While troubleshooting the power supply of a 1970s Centurion system, [Usagi Electrics] came across a fascinating feature of these units: the ferroresonant, or constant voltage transformer (CVT). The main difference between a regular transformer and a CVT is that the former has a quite direct correlation between the input and output voltage, as the magnetic flux induced on the primary side is directly translated to the secondary (output) side.
A CVT adds a second element on the secondary side in the form of a tank circuit (LC circuit) – essentially a large capacitor – along with a magnetic shunt that ‘short circuits’ part of the magnetic flux between the primary and secondary side. The result of this is that even as the primary side is kept well below the saturation point where efficiency plummets, the secondary side is kept within this saturation region, enabling a very constant output voltage across a wide range of input voltages. For the Centurion’s power supply this input range goes from 90 to 130 VAC.

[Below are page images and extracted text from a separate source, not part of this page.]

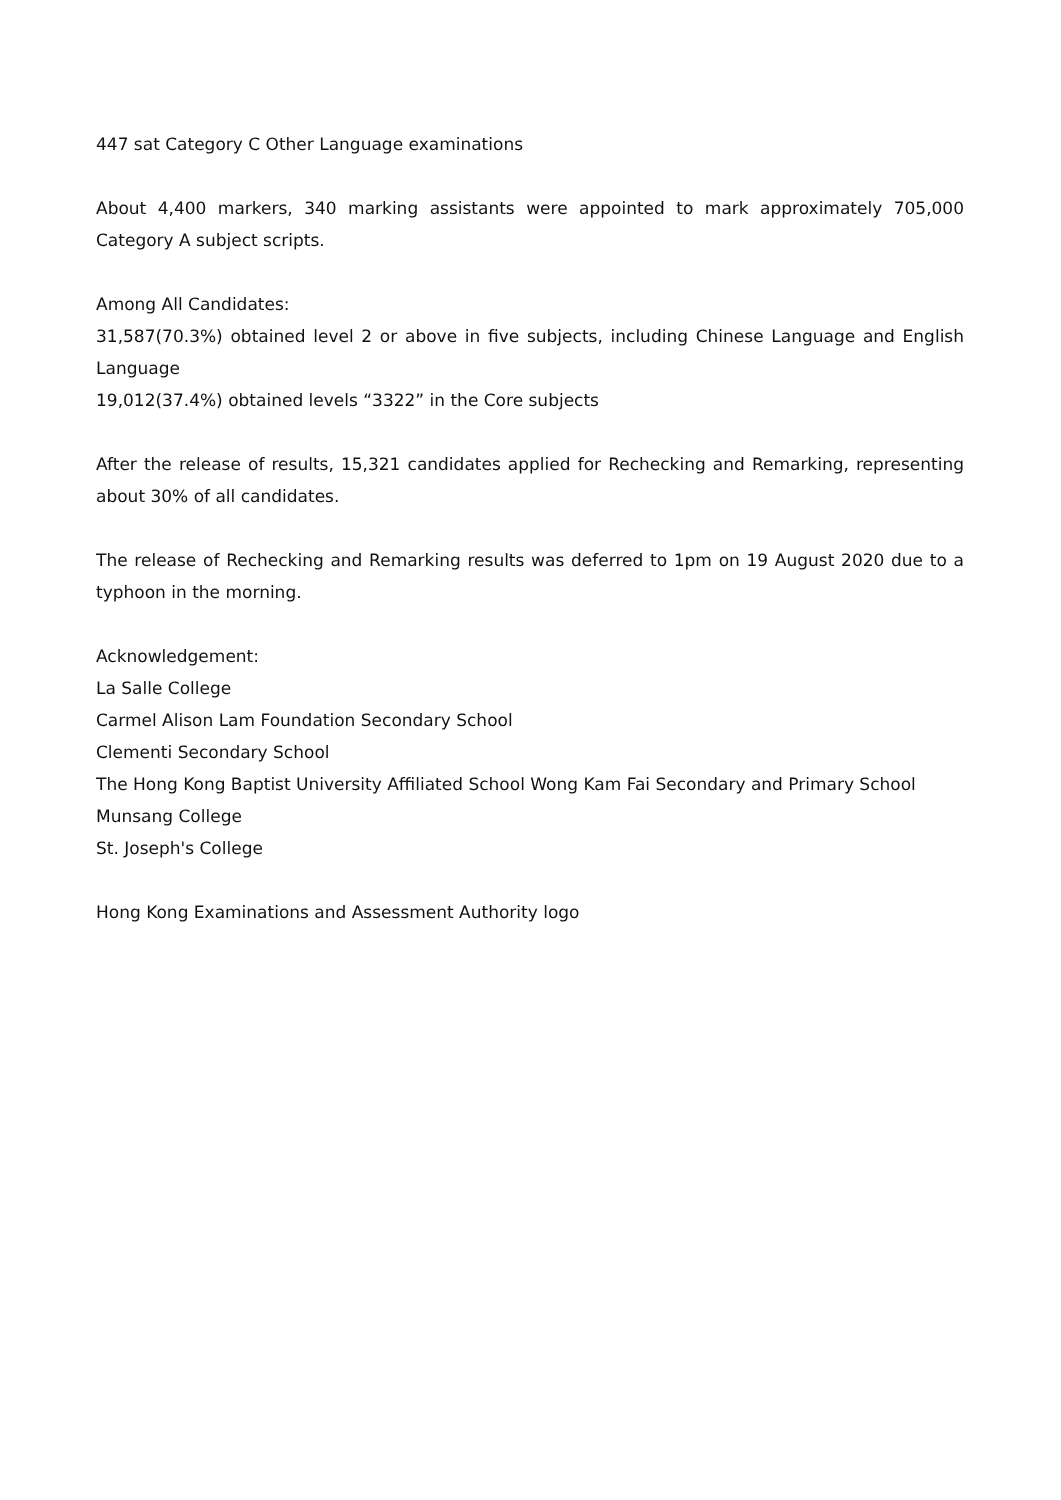447 sat Category C Other Language examinations
About 4,400 markers, 340 marking assistants were appointed to mark approximately 705,000 Category A subject scripts.
Among All Candidates:
31,587(70.3%) obtained level 2 or above in five subjects, including Chinese Language and English Language
19,012(37.4%) obtained levels “3322” in the Core subjects
After the release of results, 15,321 candidates applied for Rechecking and Remarking, representing about 30% of all candidates.
The release of Rechecking and Remarking results was deferred to 1pm on 19 August 2020 due to a typhoon in the morning.
Acknowledgement:
La Salle College
Carmel Alison Lam Foundation Secondary School
Clementi Secondary School
The Hong Kong Baptist University Affiliated School Wong Kam Fai Secondary and Primary School
Munsang College
St. Joseph's College
Hong Kong Examinations and Assessment Authority logo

Although this is an obvious benefit of CVTs, the drawbacks are also plentiful. One is that keeping the secondary side in saturation produces more waste heat, another is that CVTs produce a distinct whine and the CVT is much more sensitive to grid frequency changes than a regular transformer. Even so, they still find many uses today where galvanic isolation and resilience against voltage fluctuations are important.
As for the reason why this Centurion’s power supply was torn down in the first place, this was due to a missing +24VDC rail, which was traced down to a dead electrolytic filter capacitor after days of crowd-sourced reverse-engineering and creating the first complete Centurion power supply schematic in probably many decades.